Learnings from the Parallel Approach to Analysis

The Evidence Accelerator Parallel Analysis taught us many lessons that we can use to further the use and effectiveness of real-world evidence beyond COVID-19:

  1. Collaboration: The willingness to collaborate with other stakeholders is a key component of the Evidence Accelerator. Finding ways to leverage this attitude beyond COVID-19 to increase knowledge of resources across diverse groups in the health care and laboratory data ecosystem is imperative. Various diverse panels at large health care conferences, including stakeholders from pharmaceutical, regulatory, and health care areas,8 have mentioned that the willingness demonstrated by groups working with the Evidence Accelerator to share information and resources is unprecedented. Such collaboration may not easily translate to other disease areas, but it should be considered, especially in areas of high unmet need. The COVID-19 experience highlighted processes that are either duplicative or unnecessary, and we may begin to either do without them or do them more efficiently.

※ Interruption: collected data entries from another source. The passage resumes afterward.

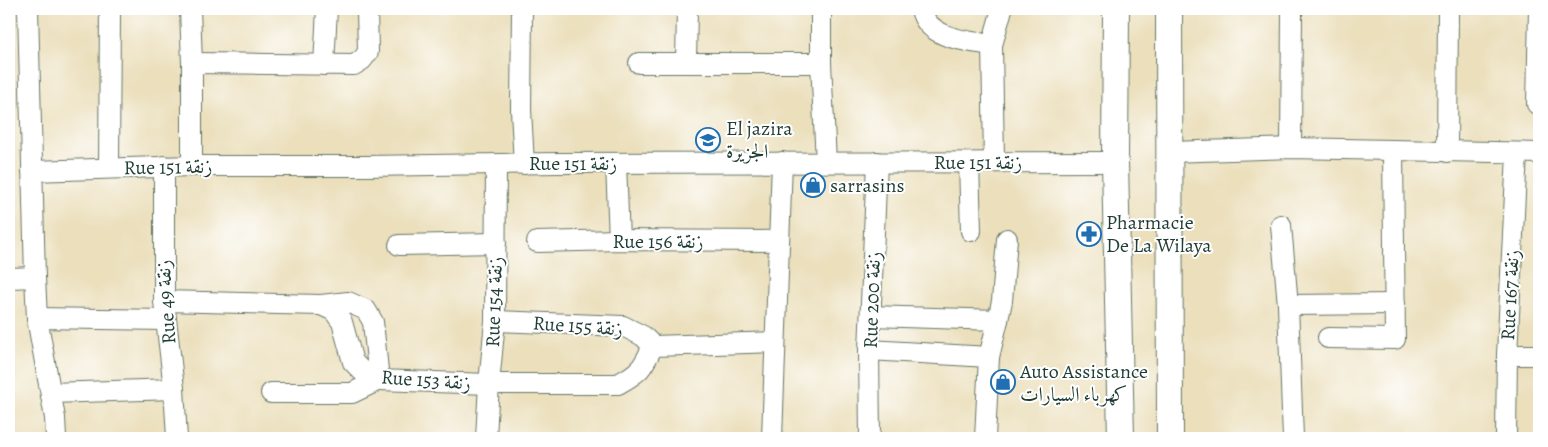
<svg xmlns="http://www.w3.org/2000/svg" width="1548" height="447" viewBox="0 0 1548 447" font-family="Alegreya,Amiri,serif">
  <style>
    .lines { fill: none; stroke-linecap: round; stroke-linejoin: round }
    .minor-casing { stroke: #667664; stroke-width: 22 }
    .tertiary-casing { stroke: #667664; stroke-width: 28 }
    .minor { stroke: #fff; stroke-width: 20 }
    .tertiary { stroke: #fff; stroke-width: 26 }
    .labels { text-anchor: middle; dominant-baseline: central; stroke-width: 4; stroke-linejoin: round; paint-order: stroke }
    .poi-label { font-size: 20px; fill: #1f3d34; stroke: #fff; text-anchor: start }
    .street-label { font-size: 20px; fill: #1f3d34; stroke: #fff }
  </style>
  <rect width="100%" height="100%" fill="#fff"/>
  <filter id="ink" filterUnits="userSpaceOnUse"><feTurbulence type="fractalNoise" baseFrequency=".02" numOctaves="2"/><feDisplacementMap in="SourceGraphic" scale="10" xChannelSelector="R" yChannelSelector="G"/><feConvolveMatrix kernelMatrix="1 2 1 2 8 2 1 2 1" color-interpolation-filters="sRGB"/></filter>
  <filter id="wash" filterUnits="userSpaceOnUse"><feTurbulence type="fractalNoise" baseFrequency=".0096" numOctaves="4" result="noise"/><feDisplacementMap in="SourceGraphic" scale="20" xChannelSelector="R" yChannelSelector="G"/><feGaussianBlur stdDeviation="1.12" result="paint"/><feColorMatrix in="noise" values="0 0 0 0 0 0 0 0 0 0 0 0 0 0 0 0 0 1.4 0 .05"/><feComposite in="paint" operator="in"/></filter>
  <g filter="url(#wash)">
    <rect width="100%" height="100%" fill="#ebdfbc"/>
  </g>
  <g filter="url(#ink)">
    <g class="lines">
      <defs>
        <g id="minor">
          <polyline points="28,9 35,277 37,318 55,418 56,438"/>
          <polyline points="190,9 192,63 192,166"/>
          <polyline points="522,9 521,110 524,164"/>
          <polyline points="821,9 821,63 826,162"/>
          <path d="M 921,9 C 927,39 967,41 992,45"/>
          <polyline points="192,63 354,65 362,60 368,52 367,9"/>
          <polyline points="639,63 821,63"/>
          <polyline points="686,63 687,9"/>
          <polyline points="324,65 327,9"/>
          <polyline points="1537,104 1539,9"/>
          <polyline points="1291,148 1292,9"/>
          <polyline points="1169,152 1291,148 1539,153"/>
          <polyline points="1447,152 1448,9"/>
          <polyline points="994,161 992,45 1002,9"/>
          <polyline points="616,163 619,240"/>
          <polyline points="969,163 971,231"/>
          <polyline points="164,166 164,301 174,389 177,438"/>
          <polyline points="109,168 110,9"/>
          <polyline points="32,171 192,166 365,166 558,163 1115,162"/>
          <polyline points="1281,225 1288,305 1293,438"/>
          <polyline points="537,242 619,240 778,241"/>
          <polyline points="399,245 496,243"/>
          <polyline points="9,278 35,277"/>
          <path d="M 164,301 L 321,305 L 334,311 L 342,322 L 353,362 L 363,372 L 379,380 L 489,384 L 618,384 C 640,372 642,369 653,346"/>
          <polyline points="321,305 348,302 366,310 373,322 379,380"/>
          <polyline points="1288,305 1395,304"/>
          <polyline points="871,316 998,320 1002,301 1007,239"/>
          <polyline points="37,318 165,320"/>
          <polyline points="495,321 623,326 643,336 653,346 775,342"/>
          <polyline points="1328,338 1395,339 1393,151"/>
          <polyline points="869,350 989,357 985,438"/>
          <polyline points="1507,355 1539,355"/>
          <polyline points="989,357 998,320"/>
          <polyline points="51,393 174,389"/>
          <polyline points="271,393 352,393 379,380"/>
          <polyline points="486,438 489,384 495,321 496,165"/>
          <polyline points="772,438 782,162"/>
          <polyline points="870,438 869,350 877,162"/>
          <polyline points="1506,438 1507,355 1517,153"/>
        </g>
        <g id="tertiary">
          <polyline points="1116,9 1115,162 1121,438"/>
          <polyline points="1169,9 1170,438"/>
        </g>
      </defs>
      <use href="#minor" class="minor-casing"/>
      <use href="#tertiary" class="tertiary-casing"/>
      <use href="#minor" class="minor"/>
      <use href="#tertiary" class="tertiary"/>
    </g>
  </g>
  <defs>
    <symbol id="school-ring" viewBox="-11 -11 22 22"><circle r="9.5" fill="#fff" stroke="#1f6fb2" stroke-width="1.5"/><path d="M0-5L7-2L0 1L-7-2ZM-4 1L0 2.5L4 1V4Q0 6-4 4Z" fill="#1f6fb2"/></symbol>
    <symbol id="shop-ring" viewBox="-11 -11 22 22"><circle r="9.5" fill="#fff" stroke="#1f6fb2" stroke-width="1.5"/><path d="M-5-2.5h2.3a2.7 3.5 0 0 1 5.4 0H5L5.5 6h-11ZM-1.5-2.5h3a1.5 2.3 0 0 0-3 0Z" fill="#1f6fb2"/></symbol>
    <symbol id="pharmacy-ring" viewBox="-11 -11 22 22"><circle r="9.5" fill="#fff" stroke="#1f6fb2" stroke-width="1.5"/><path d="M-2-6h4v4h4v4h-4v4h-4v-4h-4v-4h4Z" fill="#1f6fb2"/></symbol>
  </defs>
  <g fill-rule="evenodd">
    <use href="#school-ring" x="694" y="126" width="28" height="28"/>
    <use href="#shop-ring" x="799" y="171" width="28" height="28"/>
    <use href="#pharmacy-ring" x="1075" y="220" width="28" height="28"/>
    <use href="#shop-ring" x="989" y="368" width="28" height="28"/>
  </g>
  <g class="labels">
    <g class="poi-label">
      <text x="726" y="128">El jazira<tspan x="726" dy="23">الجزيرة</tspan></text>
      <text x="830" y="185">sarrasins</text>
      <text x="1106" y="222">Pharmacie<tspan x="1106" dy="23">De La Wilaya</tspan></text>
      <text x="1020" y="371">Auto Assistance<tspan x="1020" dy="23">كهرباء السيارات</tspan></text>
    </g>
    <g class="street-label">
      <text x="978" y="162">Rue 151 زنقة</text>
      <text x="573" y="163">Rue 151 زنقة</text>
      <text transform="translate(168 167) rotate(-1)">Rue 151 زنقة</text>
      <text x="658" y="241">Rue 156 زنقة</text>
      <text transform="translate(1510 295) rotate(-87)">Rue 167 زنقة</text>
      <text transform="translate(872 300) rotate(-88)">Rue 200 زنقة</text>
      <text transform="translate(166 302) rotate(-94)">Rue 49 زنقة</text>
      <text transform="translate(494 302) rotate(-88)">Rue 154 زنقة</text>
      <text transform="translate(578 326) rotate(4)">Rue 155 زنقة</text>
      <text transform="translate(426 380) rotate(4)">Rue 153 زنقة</text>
    </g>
  </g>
  <rect width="1548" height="447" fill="none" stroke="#fff" stroke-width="30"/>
</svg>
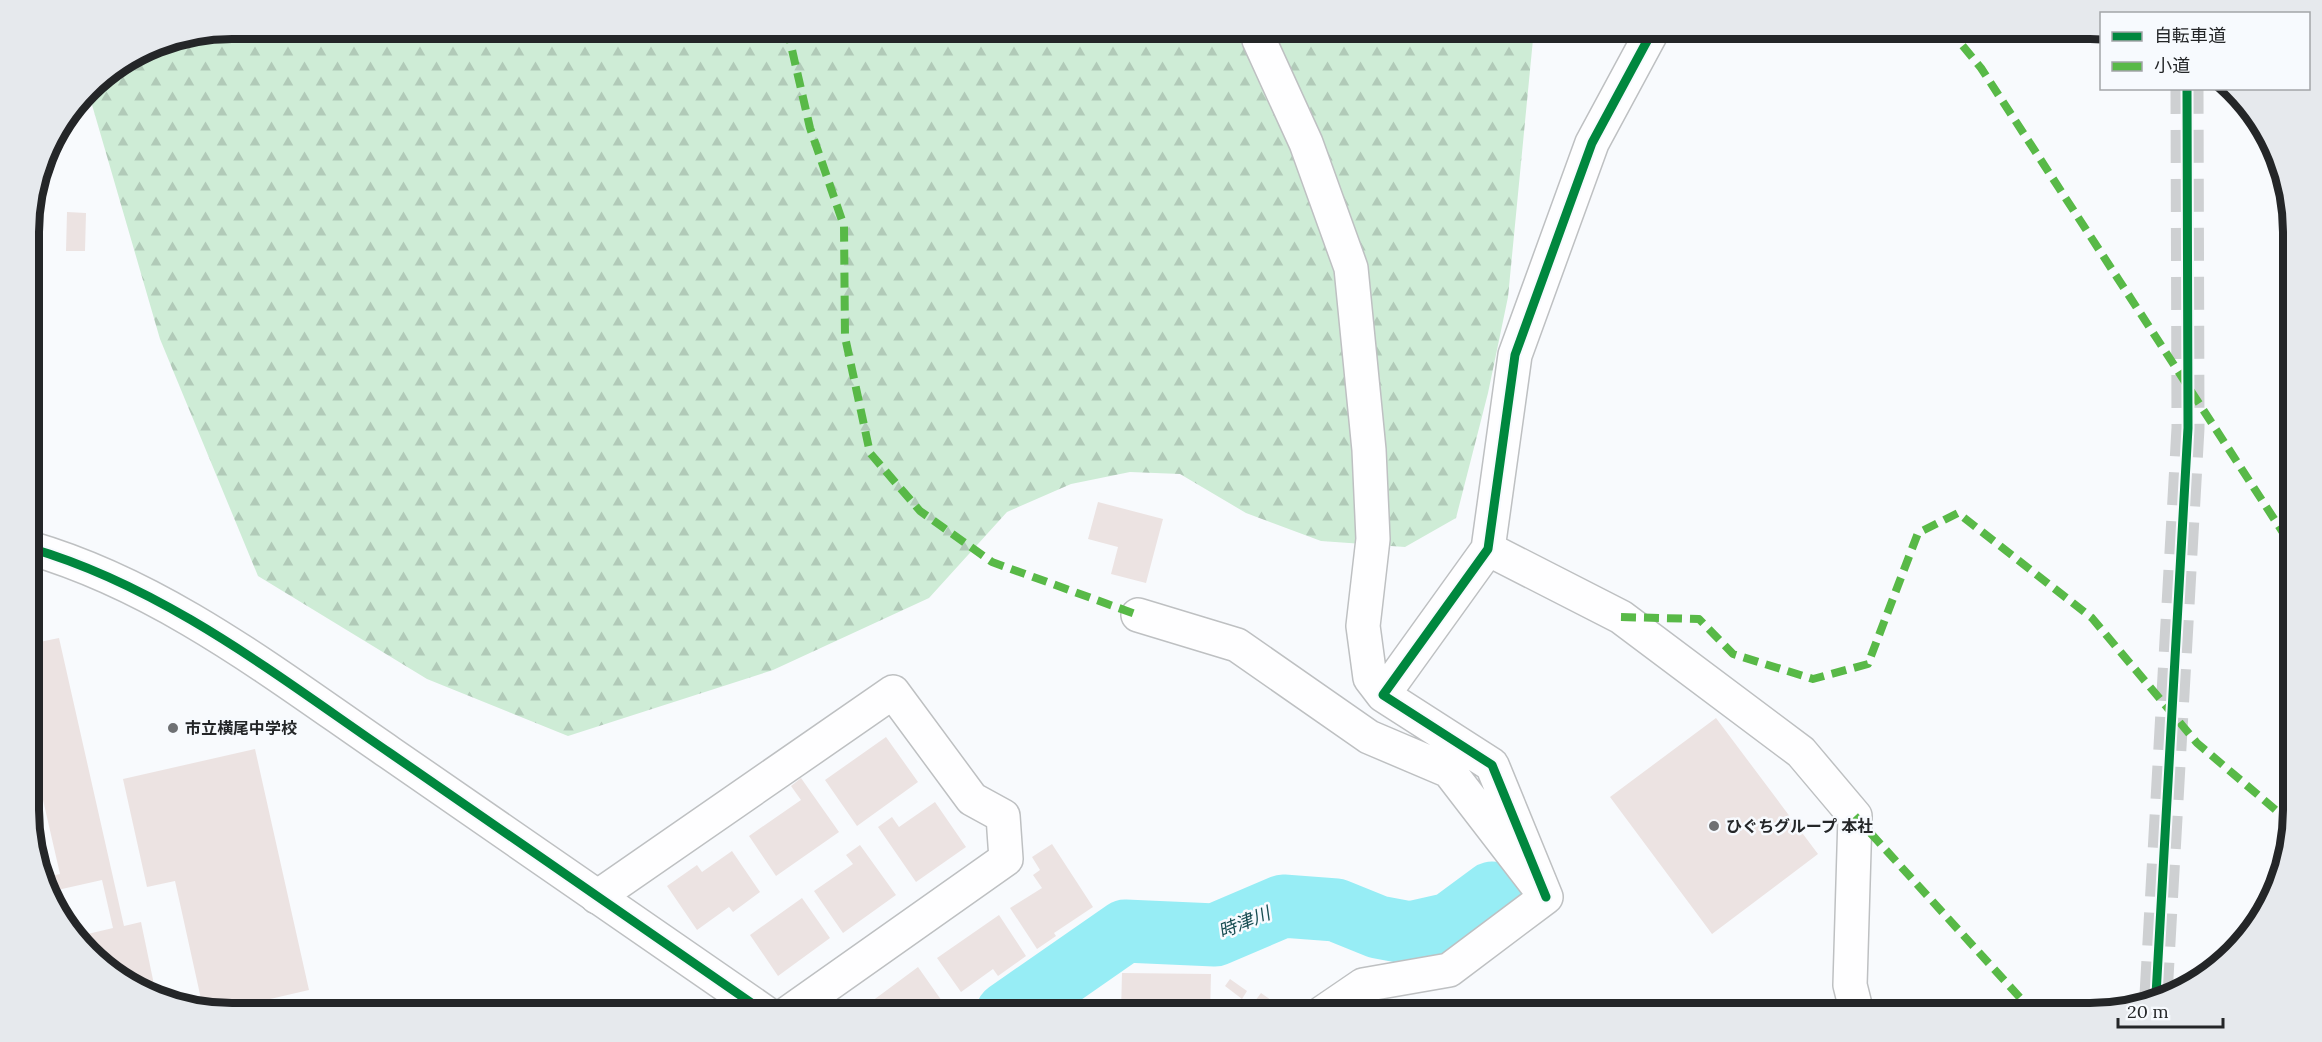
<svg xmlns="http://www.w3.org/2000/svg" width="2322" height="1042" viewBox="0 0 2322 1042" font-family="Lora,'Noto Sans JP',serif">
<defs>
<pattern id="forest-firs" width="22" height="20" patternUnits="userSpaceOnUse" patternTransform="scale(1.5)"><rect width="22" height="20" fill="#ceecd6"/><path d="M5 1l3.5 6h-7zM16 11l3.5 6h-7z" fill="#b1cab8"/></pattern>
</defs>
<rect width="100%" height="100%" fill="#f8fafd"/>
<path fill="url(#forest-firs)" d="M232 28 1534 29 1508 297 1488 393 1456 518 1405 547 1321 541 1246 513 1180 474 1130 472 1071 484 1007 512 929 598 773 670 568 736 427 679 258 576 160 339 88 91 98 79 154 44Z"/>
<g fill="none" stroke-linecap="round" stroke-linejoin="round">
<path stroke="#97edf5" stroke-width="63" d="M1007 1013 1125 931 1215 935 1283 906 1336 910 1378 927 1410 933 1450 924 1492 893"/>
</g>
<path fill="#ece3e2" d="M67 212 86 213 85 251H66Z
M1098 502 1163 519 1146 583 1111 574 1118 547 1088 539Z
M59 638 124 926 141 922 157 999 75 937 113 928 102 880 53 891 47 877 60 874 30 743V644Z
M1716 718 1818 854 1712 934 1610 797Z
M886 737 918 782 857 826 825 780Z
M255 749 309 990 218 1011 203 1008 175 881 147 887 123 779Z
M801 778 839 832 776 876 749 836 801 800 791 786Z
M935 802 966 847 916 882 878 827 892 817 899 827Z
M1052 844 1093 907 1054 933 1056 936 1037 949 1010 908 1042 888 1033 875 1040 870 1032 857Z
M860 845 896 895 843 933 814 891 853 864 846 855Z
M732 851 760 892 733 912 729 907 697 930 667 886 697 865 702 872Z
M802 898 830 938 778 976 750 935Z
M999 915 1026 956 998 976 993 969 961 992 937 958Z
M918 967 944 1004 932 1013H856Z
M1122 973 1211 974 1210 1013H1121Z
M1230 979 1247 991 1242 999 1225 986Z
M1261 993 1289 1013H1246Z"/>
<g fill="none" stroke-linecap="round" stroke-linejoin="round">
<path stroke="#ced0d2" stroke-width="33" stroke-dasharray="33 16" stroke-linecap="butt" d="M2156 995 2188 428 2187 88"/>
<g stroke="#bec0c2" stroke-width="36">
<path id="street" d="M1256 28 1259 40 1306 143 1351 268 1369 450 1373 539 1363 626 1370 678 1383 695
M1488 549 1621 617 1801 752 1855 816 1850 985 1857 1013
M1138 615 1237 645 1369 737 1449 771 1546 897 1449 970 1363 985 1322 1013
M597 897 893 692 972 799 1003 816 1006 859 788 1013
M1546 897 1492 765 1383 695 1488 549 1515 355 1592 143 1654 28"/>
</g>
<g stroke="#bec0c2" stroke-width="36">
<path id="secondary" d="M30 548C164 587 276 675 390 753 515 840 640 927 766 1013"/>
</g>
<use href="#street" stroke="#fefeff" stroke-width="33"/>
<use href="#secondary" stroke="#fefeff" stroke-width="33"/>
<path stroke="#58b947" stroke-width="8" stroke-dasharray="15 8" stroke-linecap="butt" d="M787 28 810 128 844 226 845 337 870 453 920 511 992 562 1138 615
M1948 28 1981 68 2293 548
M1621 617 1699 619 1733 654 1813 679 1868 664 1918 533 1958 513 2092 618 2197 743 2291 823
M1855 816 2034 1013"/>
<g stroke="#f7fafe" stroke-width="13">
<path id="cycleway" d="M30 548C164 587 276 675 390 753 515 840 640 927 766 1013
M1546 897 1492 765 1383 695 1488 549 1515 355 1592 143 1654 28
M2156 995 2188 428 2187 88"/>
</g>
<use href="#cycleway" stroke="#00873e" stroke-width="9"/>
</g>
<g fill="#6e7073" stroke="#f7fafe" stroke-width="2">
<circle cx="173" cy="728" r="6"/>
<circle cx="1714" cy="826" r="6"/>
</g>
<g text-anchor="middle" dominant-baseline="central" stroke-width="5" stroke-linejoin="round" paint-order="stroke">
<g font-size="16" font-weight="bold" fill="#242628" stroke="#f7fafe" text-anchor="start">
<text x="185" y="728">市立横尾中学校</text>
<text x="1726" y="826">ひぐちグループ 本社</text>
</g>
<g font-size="18" font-style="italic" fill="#174d52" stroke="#f7fafe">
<text transform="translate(1244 922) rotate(-22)">時津川</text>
</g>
</g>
<path d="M0 0H2322V1042H0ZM232 39H2090A193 193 0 0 1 2283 232V810A193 193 0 0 1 2090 1003H232A193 193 0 0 1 39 810V232A193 193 0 0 1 232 39Z" fill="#e6e9ed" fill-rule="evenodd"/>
<path fill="none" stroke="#242628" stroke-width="8" d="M232 39H2090A193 193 0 0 1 2283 232V810A193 193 0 0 1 2090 1003H232A193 193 0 0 1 39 810V232A193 193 0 0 1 232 39Z"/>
<rect x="2100" y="12" width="210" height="78" fill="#f7fafe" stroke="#a3a5a8" stroke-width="1.5"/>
<rect x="2112" y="32" width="30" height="9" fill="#00873e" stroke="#a3a5a8" stroke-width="1.5"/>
<text x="2154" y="42" font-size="18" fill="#242628">自転車道</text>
<rect x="2112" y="62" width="30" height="9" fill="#58b947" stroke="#a3a5a8" stroke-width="1.5"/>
<text x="2154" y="72" font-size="18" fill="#242628">小道</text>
<path d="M2118 1018v9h105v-9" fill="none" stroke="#242628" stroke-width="3"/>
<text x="2127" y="1018" font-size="18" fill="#242628" stroke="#f7fafe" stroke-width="4.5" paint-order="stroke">20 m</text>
</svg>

  2. Data Heterogeneity: Data from claims and electronic health records (EHRs) have an inherently different capture of the patient experience, which necessitates different approaches to identifying comorbidities and events in order to understand the full clinical history for the event of interest. Researchers often have extensive experience in only one data source specifically. In parallel analysis, we must consider multiple data sources and allow protocols that are flexible enough to accommodate the specifics of each data source and to align where appropriate.9–11 The FDA Foundation and Accelerators have built catalogues that outline the different study design approaches taken to accommodate these different data sources. We will make this resource publicly available.
  3. Unifying Case Definitions: Multiple definitions that represent the same clinical construct abound in scientific literature. In parallel analysis, we have a unique opportunity to align definitions across studies, intentionally point out differences, and describe how they might explain discrepancies in results. Through this work we have catalogued different case definitions (taking validated algorithms where available) and will post them when publicly available.1
  4. Ascertainment: The ability to fully capture events for a given patient will differ based on the data source. Specifically, EHRs only capture events attended within a specific system and have limited capture of events after discharge if they occur in other systems. Similarly, health care claims systems can typically only capture billable events such as procedures and prescription medications and generally lack the granularity available in the EHR. However, some systems are integrated and able to capture data from both the EHR and claims. There is heterogeneity in the granularity of data regarding the care and medical history of a patient, which is generally more available from EHRs than claims.
  5. Disclosure Limitations: The ability to identify independence across data partners is complicated when data aggregators are prohibited from disclosing the systems included in their network. Disclosure agreements between the aggregator and participating health systems that allow for the identification of the systems for the purposes of public health activities, or by request, would improve transparency. Alternatively (but not as helpfully), independence of samples could be demonstrated by mapping coverage areas for all partners included in parallel analysis in order to understand the amount of overlap and suggest independence of samples across partners.
  6. Data Flow: In a fragmented health care system that often involves siloed technologies, assembling the data is the first task toward building real-world evidence. In diagnostics, for example, test manufacturer information is often not integrated with laboratory and clinical data for the instrument. A lack of interoperability impedes public health reporting and the ability to assess the performance of the test post-market. For devices like COVID-19 tests, the experience during emergency situations demonstrates the need for regulatory authorities to require and incentivize the use of device ID, and to integrate these data for public health reporting purposes so that post-market safety and effectiveness can be more readily calculated.